- [Instructions]
1. Can you return the passage from the Miss Indian World text word for word, starting at "In addition to" and ending at "on the crown."?
2. Can you carry the Miss Indian World text forward, writing what comes after its final sentence?

Founded in 1983, Miss Indian World is a five-day competition held in Albuquerque, New Mexico. The event is part of the annual Gathering of Nations, the largest Native American powwow in the world.  Young women from across North America represent their tribes and communities as they compete to win the crown. Rather than emphasizing contestants' outward appearance, Miss Indian World aims to select a winner who demonstrates a deep understanding of her culture, traditions, people and history.

Once awarded the title, Miss Indian World acts as a cultural representative, promoting individually-selected platforms, sharing Native American culture, and representing the annual Gathering of Nations event. This role is important to the native community because it helps perpetuate traditions and overturn negative stereotypes.

In addition to the title, Miss Indian World also wins prize money, the Miss Indian shawl and banner, a four-day ocean cruise, and a travel stipend to attend powwows, conferences, workshops, and festivals. Previous Miss Indian World winners have continued to be sought-after speakers, even after they have passed on the crown.

- [Provided material]

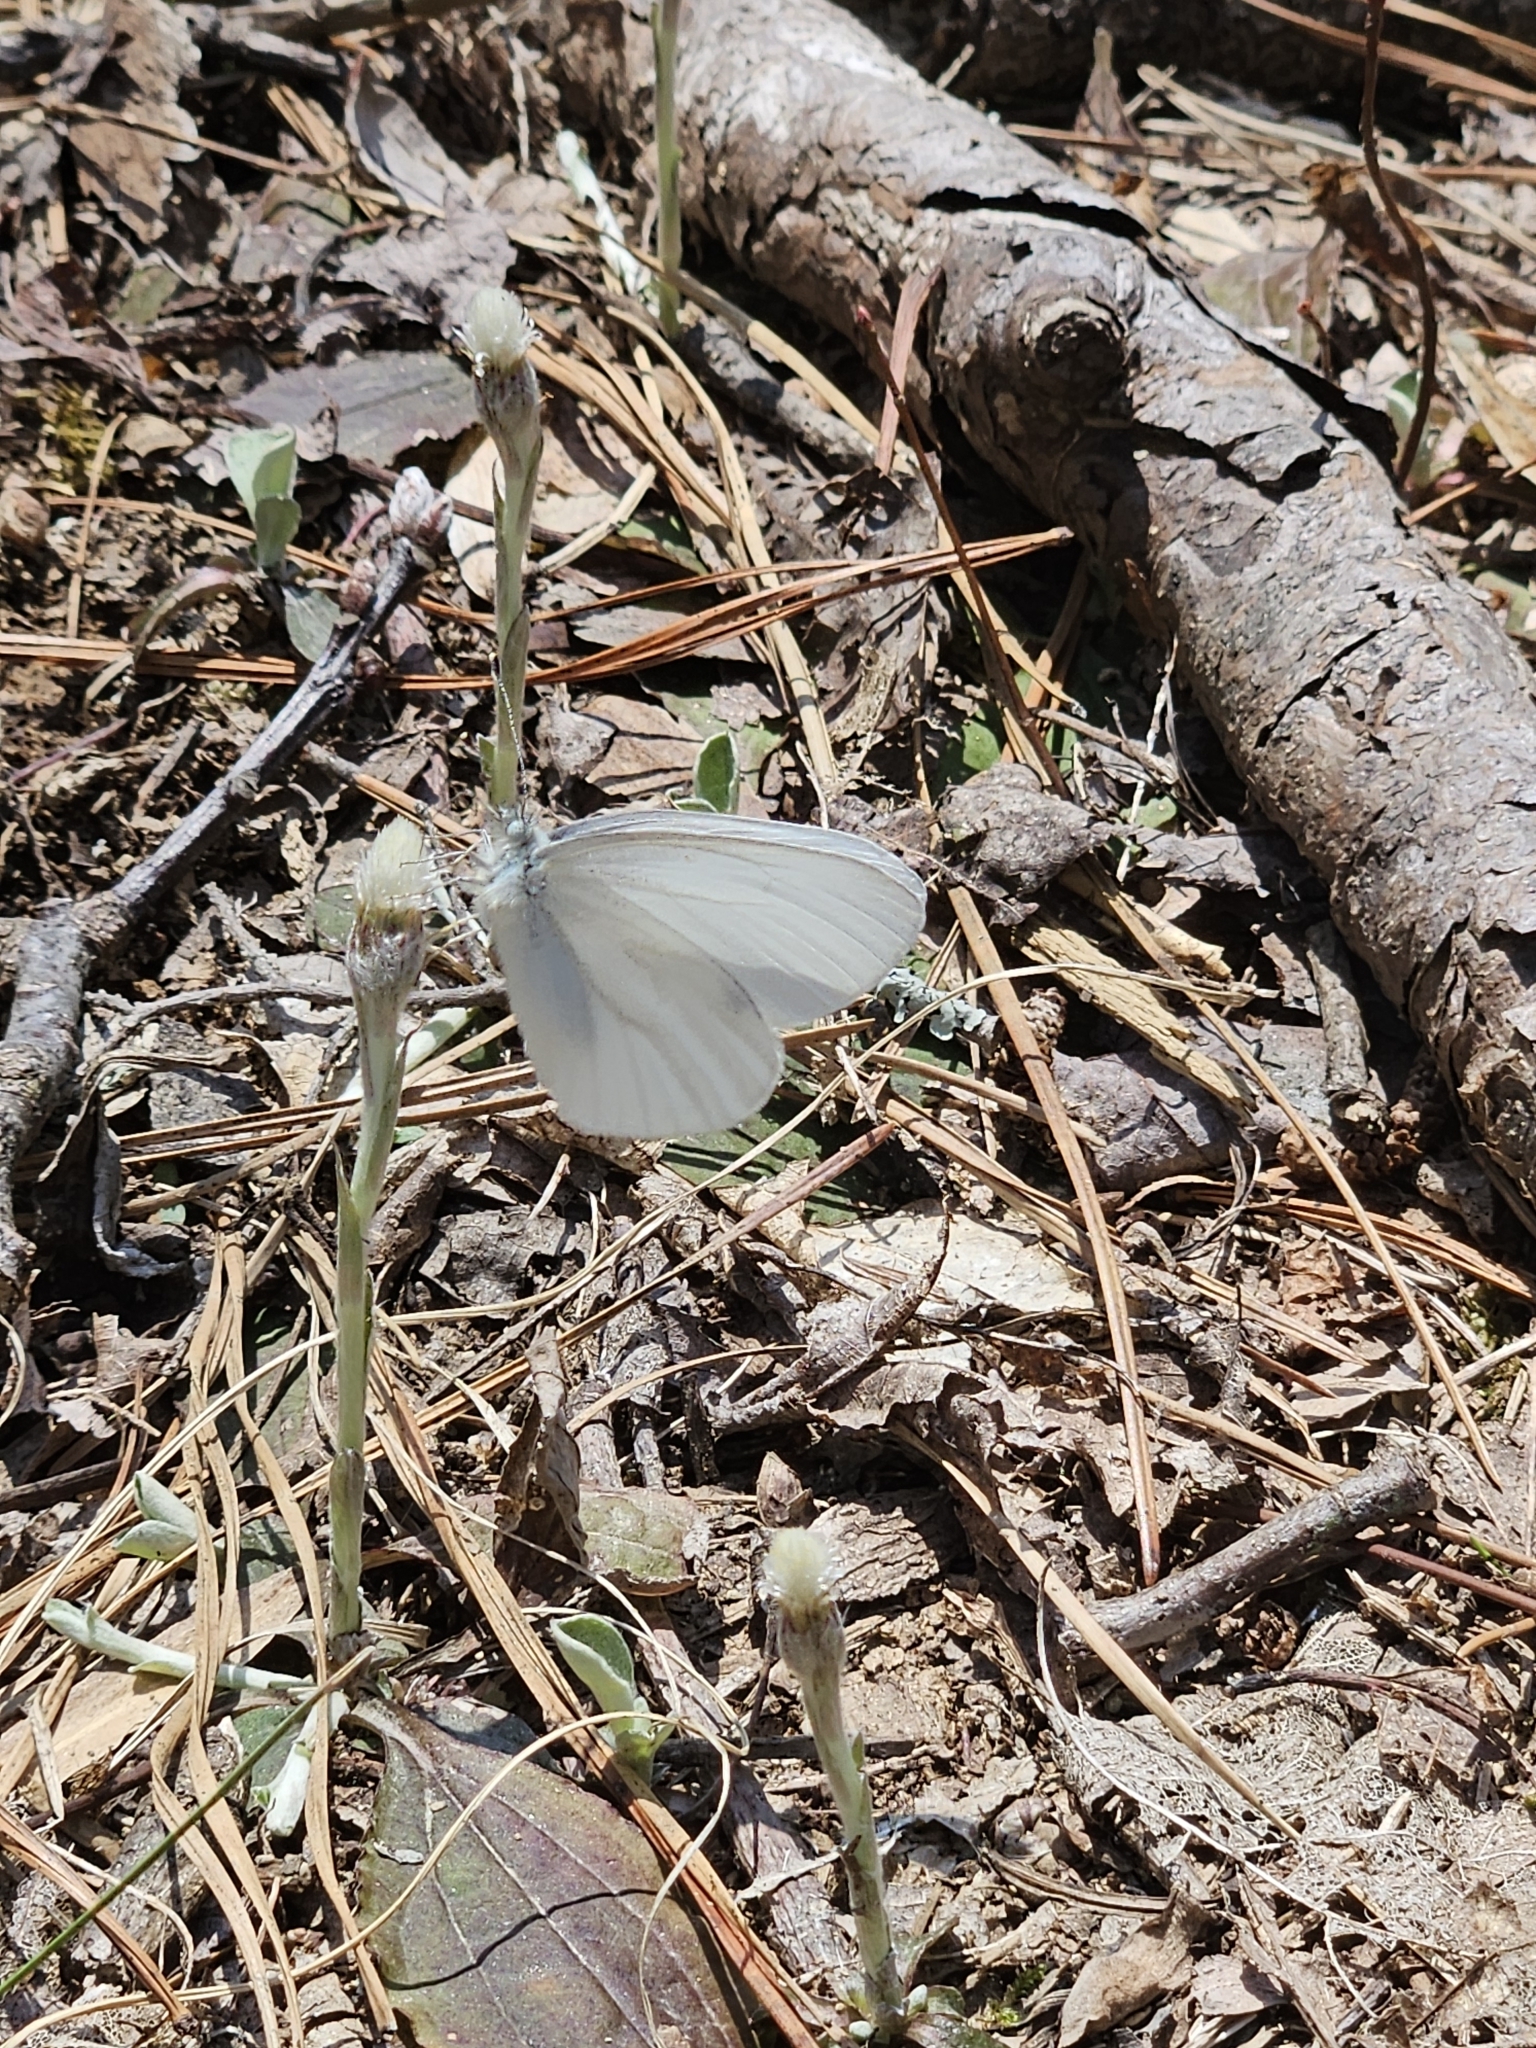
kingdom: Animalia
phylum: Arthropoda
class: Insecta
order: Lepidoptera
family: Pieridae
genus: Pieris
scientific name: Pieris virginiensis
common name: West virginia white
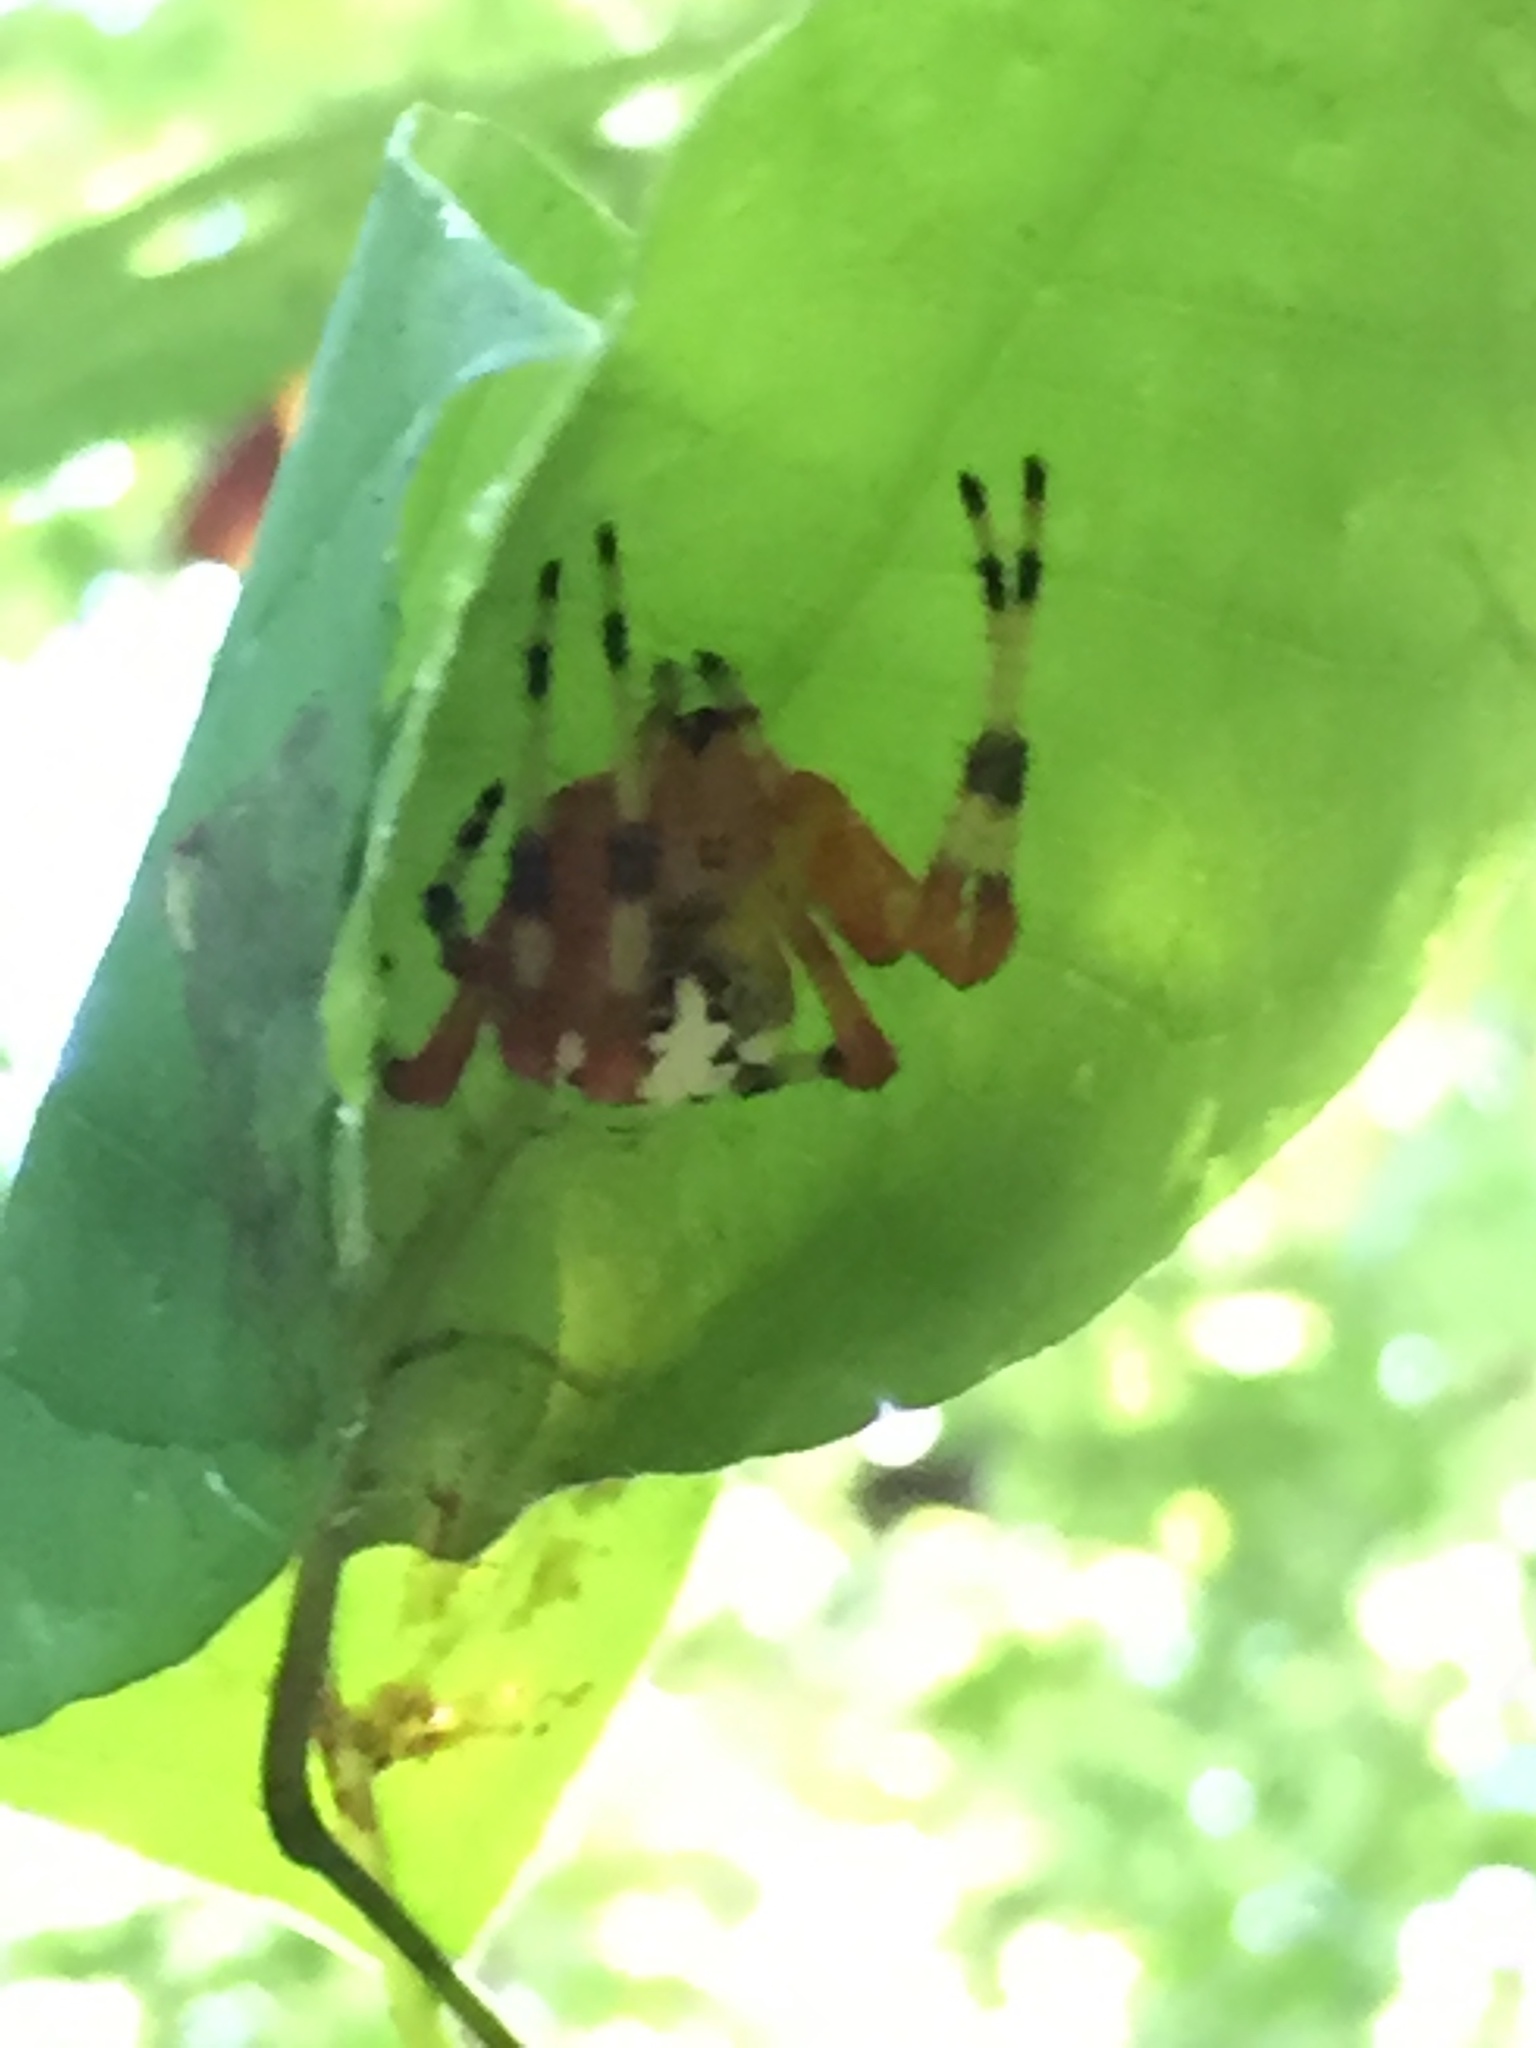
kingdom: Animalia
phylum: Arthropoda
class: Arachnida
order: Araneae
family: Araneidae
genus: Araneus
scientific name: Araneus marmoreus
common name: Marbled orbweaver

- [The responses]
1.
In addition to the title, Miss Indian World also wins prize money, the Miss Indian shawl and banner, a four-day ocean cruise, and a travel stipend to attend powwows, conferences, workshops, and festivals. Previous Miss Indian World winners have continued to be sought-after speakers, even after they have passed on the crown.

2.
Competition requirements 
To qualify for Miss Indian World, contestants must be native or indigenous Americans between the ages of 18 and 24 as age requirements were updated for the 2018 pageant with a verifiable tribal affiliation. They must also be single, never married, and have no dependents.

Each contestant participates in four categories: Public Speaking and Personal Interviews, Traditional Talent Presentation, Dance Competition, and Essay. Contestants are evaluated based on their skill, as well as cultural knowledge about tribes and traditions. The woman who accumulates the most points in each category will hold the Miss Indian World title for one year.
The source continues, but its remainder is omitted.